Excerpt from Patient H.M.
The laboratory at night, the lights down low. An iMac streams a Pat Metheny version of an Ennio Morricone tune while Dr. Jacopo Annese, sitting in front of his ventilated biosafety cabinet, a small paintbrush in his hand, teases apart a crumpled slice of brain. The slice floats in saline solution in a shallow black plastic tray, looking exactly like a piece of ginger at a good sushi restaurant, one where they don’t dye the ginger but leave it pale. Annese takes his brush and, with practiced dabs and tugs, gently unfurls it. The slice becomes a silhouette, recognizable for what it is, what organ it comes from, even if you are not, as Annese is, a neuroanatomist.
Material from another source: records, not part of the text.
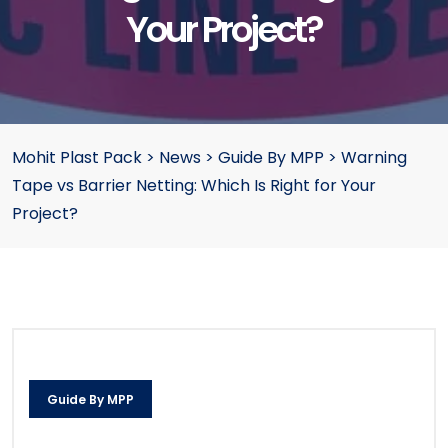
Your Project?
Mohit Plast Pack
>
News
>
Guide By MPP
>
Warning
Tape vs Barrier Netting: Which Is Right for Your
Project?
Guide By MPP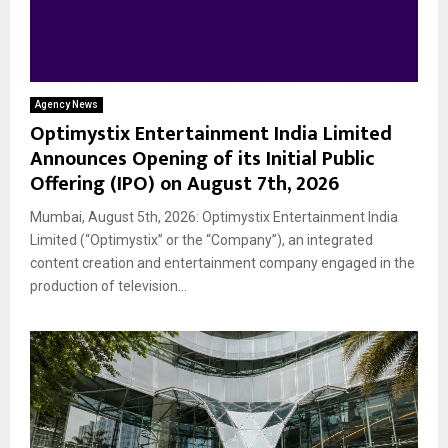
Agency News
Optimystix Entertainment India Limited
Announces Opening of its Initial Public
Offering (IPO) on August 7th, 2026
Mumbai, August 5th, 2026: Optimystix Entertainment India
Limited (“Optimystix” or the “Company”), an integrated
content creation and entertainment company engaged in the
production of television...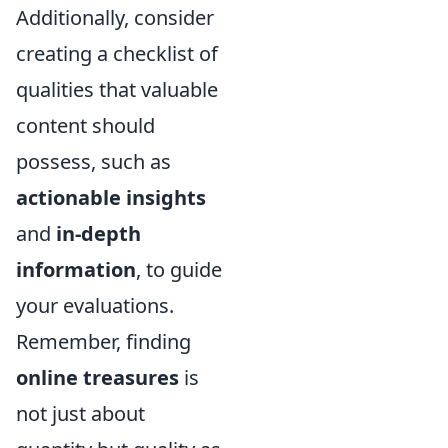
Additionally, consider
creating a checklist of
qualities that valuable
content should
possess, such as
actionable insights
and
in-depth
information
, to guide
your evaluations.
Remember, finding
online treasures
is
not just about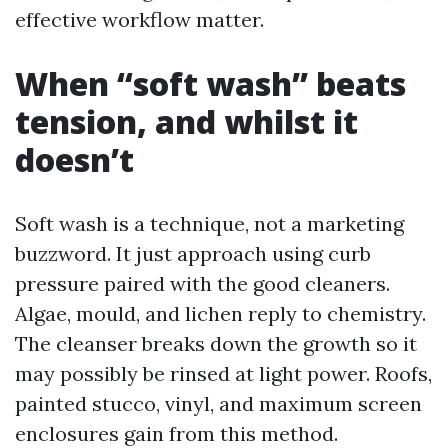
effective workflow matter.
When “soft wash” beats
tension, and whilst it
doesn’t
Soft wash is a technique, not a marketing
buzzword. It just approach using curb
pressure paired with the good cleaners.
Algae, mould, and lichen reply to chemistry.
The cleanser breaks down the growth so it
may possibly be rinsed at light power. Roofs,
painted stucco, vinyl, and maximum screen
enclosures gain from this method.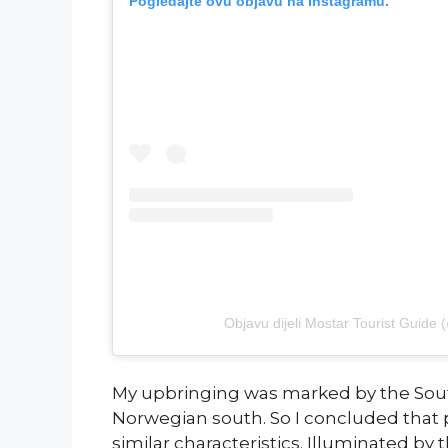
Pogledajte ovu objavu na Instagramu.
Objavu dijeli Mostar Tourist Guide 
My upbringing was marked by the Sout
Norwegian south. So I concluded that 
similar characteristics. Illuminated by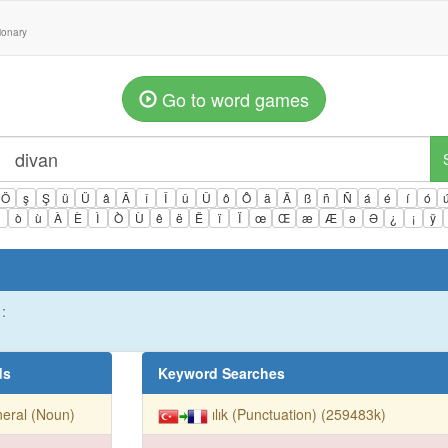
tionary
Go to word games
Ö
ş
Ş
ü
Ü
â
Â
î
Î
û
Û
ô
Ô
ä
Ä
ß
ñ
Ñ
á
é
í
ó
ì
ò
ù
À
È
Ì
Ò
Ù
ê
ë
Ë
ï
Ï
œ
Œ
æ
Æ
ə
Ə
¿
¡
ÿ
:
ds
Keyword Searches
eral (Noun)
ılık (Punctuation) (259483k)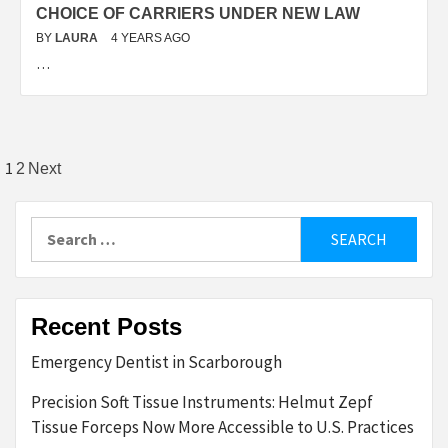
CHOICE OF CARRIERS UNDER NEW LAW
BY
LAURA
4 YEARS AGO
…
Posts
1
2
Next
pagination
Search
for:
Recent Posts
Emergency Dentist in Scarborough
Precision Soft Tissue Instruments: Helmut Zepf
Tissue Forceps Now More Accessible to U.S. Practices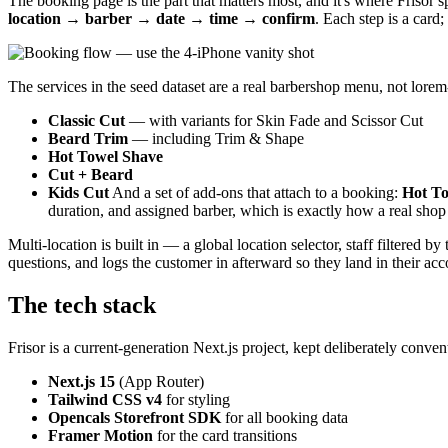
The booking page is the part that matters most, and it's where Frisor 
location → barber → date → time → confirm
. Each step is a card
The services in the seed dataset are a real barbershop menu, not lore
Classic Cut
— with variants for Skin Fade and Scissor Cut
Beard Trim
— including Trim & Shape
Hot Towel Shave
Cut + Beard
Kids Cut
And a set of add-ons that attach to a booking:
Hot To
duration, and assigned barber, which is exactly how a real shop p
Multi-location is built in — a global location selector, staff filtered 
questions, and logs the customer in afterward so they land in their ac
The tech stack
Frisor is a current-generation Next.js project, kept deliberately convent
Next.js 15
(App Router)
Tailwind CSS v4
for styling
Opencals Storefront SDK
for all booking data
Framer Motion
for the card transitions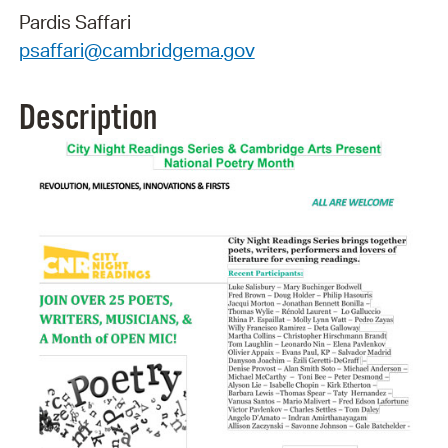
Pardis Saffari
psaffari@cambridgema.gov
Description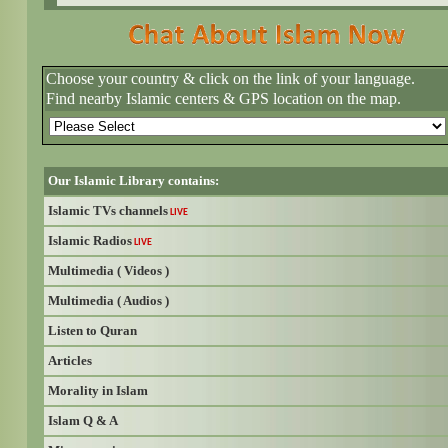
Choose your country & click on the link of your language.
Find nearby Islamic centers & GPS location on the map.
Our Islamic Library contains:
Islamic TVs channels
LIVE
Islamic Radios
LIVE
Multimedia ( Videos )
Multimedia ( Audios )
Listen to Quran
Articles
Morality in Islam
Islam Q & A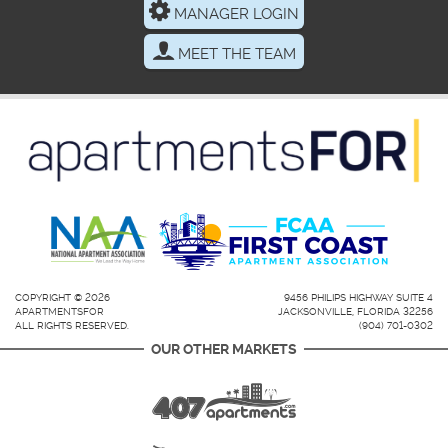
MANAGER LOGIN
MEET THE TEAM
COPYRIGHT © 2026
9456 PHILIPS HIGHWAY SUITE 4
APARTMENTSFOR
JACKSONVILLE, FLORIDA 32256
ALL RIGHTS RESERVED.
(904) 701-0302
OUR OTHER MARKETS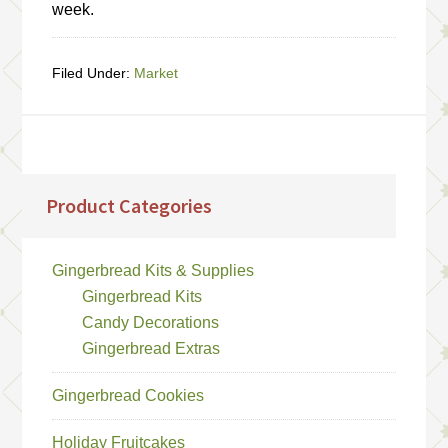
week.
Filed Under:
Market
Product Categories
Gingerbread Kits & Supplies
Gingerbread Kits
Candy Decorations
Gingerbread Extras
Gingerbread Cookies
Holiday Fruitcakes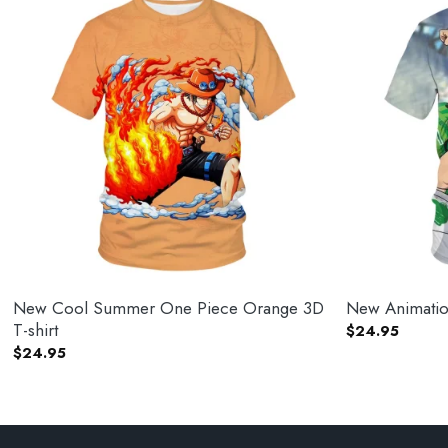
New Cool Summer One Piece Orange 3D
New Animation
T-shirt
$
24.95
$
24.95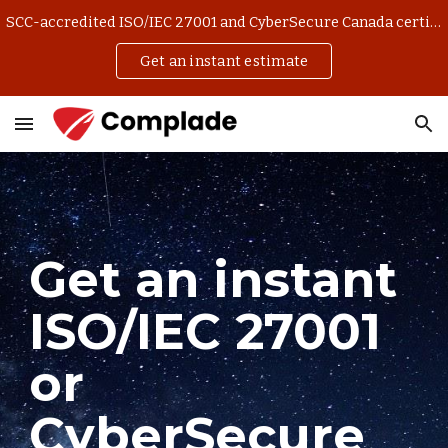
SCC-accredited ISO/IEC 27001 and CyberSecure Canada certification. Get an instant estimate and manage your application online.
Skip to main content
Skip to navigation
Get an instant estimate
Get an instant
ISO/IEC 27001
or
CyberSecure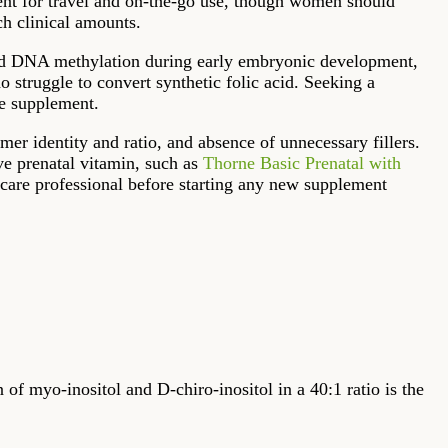
ient for travel and on-the-go use, though women should
ch clinical amounts.
n and DNA methylation during early embryonic development,
struggle to convert synthetic folic acid. Seeking a
le supplement.
omer identity and ratio, and absence of unnecessary fillers.
e prenatal vitamin, such as
Thorne Basic Prenatal with
thcare professional before starting any new supplement
 of myo-inositol and D-chiro-inositol in a 40:1 ratio is the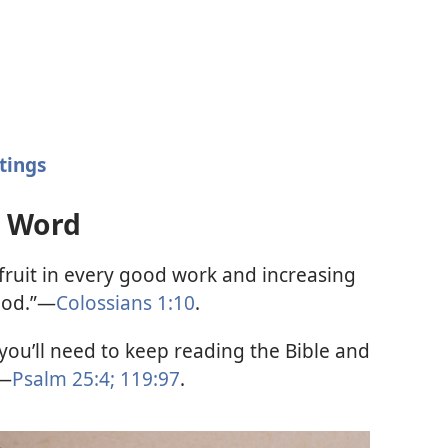
tings
s Word
ruit in every good work and increasing
God.”—
Colossians 1:10
.
you’ll need to keep reading the Bible and
.—
Psalm 25:4;
119:97
.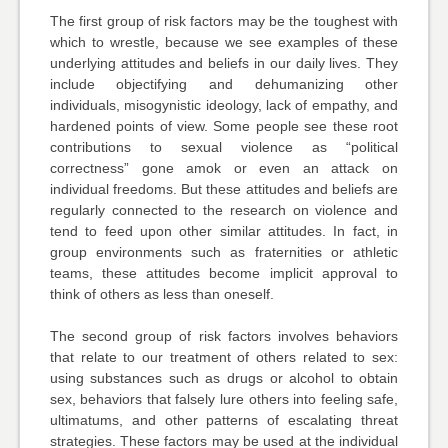
The first group of risk factors may be the toughest with
which to wrestle, because we see examples of these
underlying attitudes and beliefs in our daily lives. They
include objectifying and dehumanizing other
individuals, misogynistic ideology, lack of empathy, and
hardened points of view. Some people see these root
contributions to sexual violence as “political
correctness” gone amok or even an attack on
individual freedoms. But these attitudes and beliefs are
regularly connected to the research on violence and
tend to feed upon other similar attitudes. In fact, in
group environments such as fraternities or athletic
teams, these attitudes become implicit approval to
think of others as less than oneself.
The second group of risk factors involves behaviors
that relate to our treatment of others related to sex:
using substances such as drugs or alcohol to obtain
sex, behaviors that falsely lure others into feeling safe,
ultimatums, and other patterns of escalating threat
strategies. These factors may be used at the individual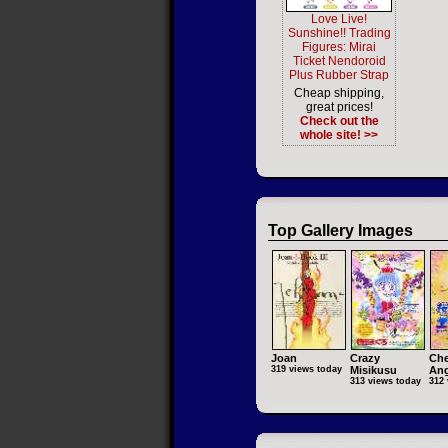
Love Live!
Sunshine!! Trading
Figures: Mirai
Ticket Nendoroid
Plus Rubber Strap
Cheap shipping,
great prices!
Check out the
whole site! >>
Top Gallery Images
Joan
Crazy
Che
319 views today
Misikusu
Ang
313 views today
312 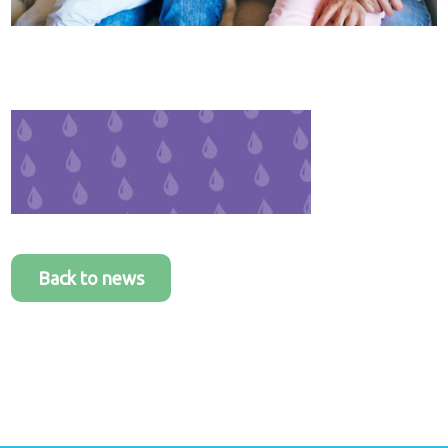
Healthcare
plans
Get in
touch
Back to news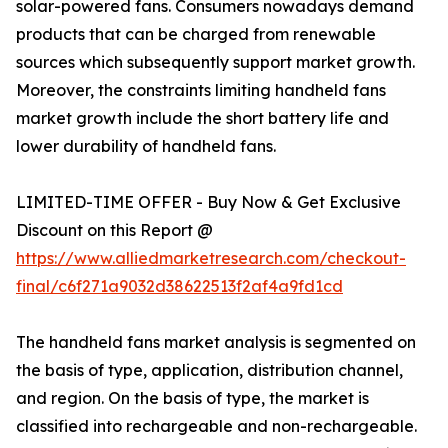
solar-powered fans. Consumers nowadays demand
products that can be charged from renewable
sources which subsequently support market growth.
Moreover, the constraints limiting handheld fans
market growth include the short battery life and
lower durability of handheld fans.
LIMITED-TIME OFFER - Buy Now & Get Exclusive
Discount on this Report @
https://www.alliedmarketresearch.com/checkout-
final/c6f271a9032d38622513f2af4a9fd1cd
The handheld fans market analysis is segmented on
the basis of type, application, distribution channel,
and region. On the basis of type, the market is
classified into rechargeable and non-rechargeable.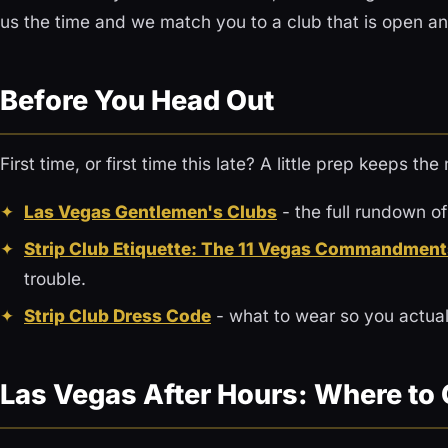
us the time and we match you to a club that is open an
Before You Head Out
First time, or first time this late? A little prep keeps th
Las Vegas Gentlemen's Clubs
- the full rundown of
Strip Club Etiquette: The 11 Vegas Commandment
trouble.
Strip Club Dress Code
- what to wear so you actuall
Las Vegas After Hours: Where to 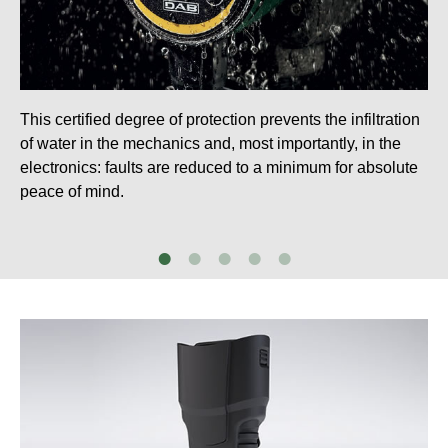
This certified degree of protection prevents the infiltration
of water in the mechanics and, most importantly, in the
electronics: faults are reduced to a minimum for absolute
peace of mind.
He loves quiet nights like these, when his lab assistants set him up with everything he needs—the numbered specimen containers, the paintbrushes, the empty glass slides—and then leave him alone with his music and his work.
Annese coaxes the slice into position on the slide that lies half submerged in the tray, cocking his head, peering at it from different angles, checking to see that he has the orientation right. When you’re looking directly at the slide, the left hemisphere must be on the right side of your field of view, just as it would be if you were you staring into the eyes of the brain’s owner. Although brains are roughly symmetrical, they are not entirely so, and Annese has become familiar with the topography of this one, all its subtly asymmetrical sulci. At the very center of this slice, in an area that would normally contain a buttressing framework of neural tissue, there are instead two gaping holes, one in each hemisphere. Annese takes extra care not to tear the edges of the holes or distort them, dabbing painstakingly at their frayed perimeters with the tip of his brush. The holes are historic, precious in their own way. Annese does not want to become famous as the second doctor to desecrate this particular brain.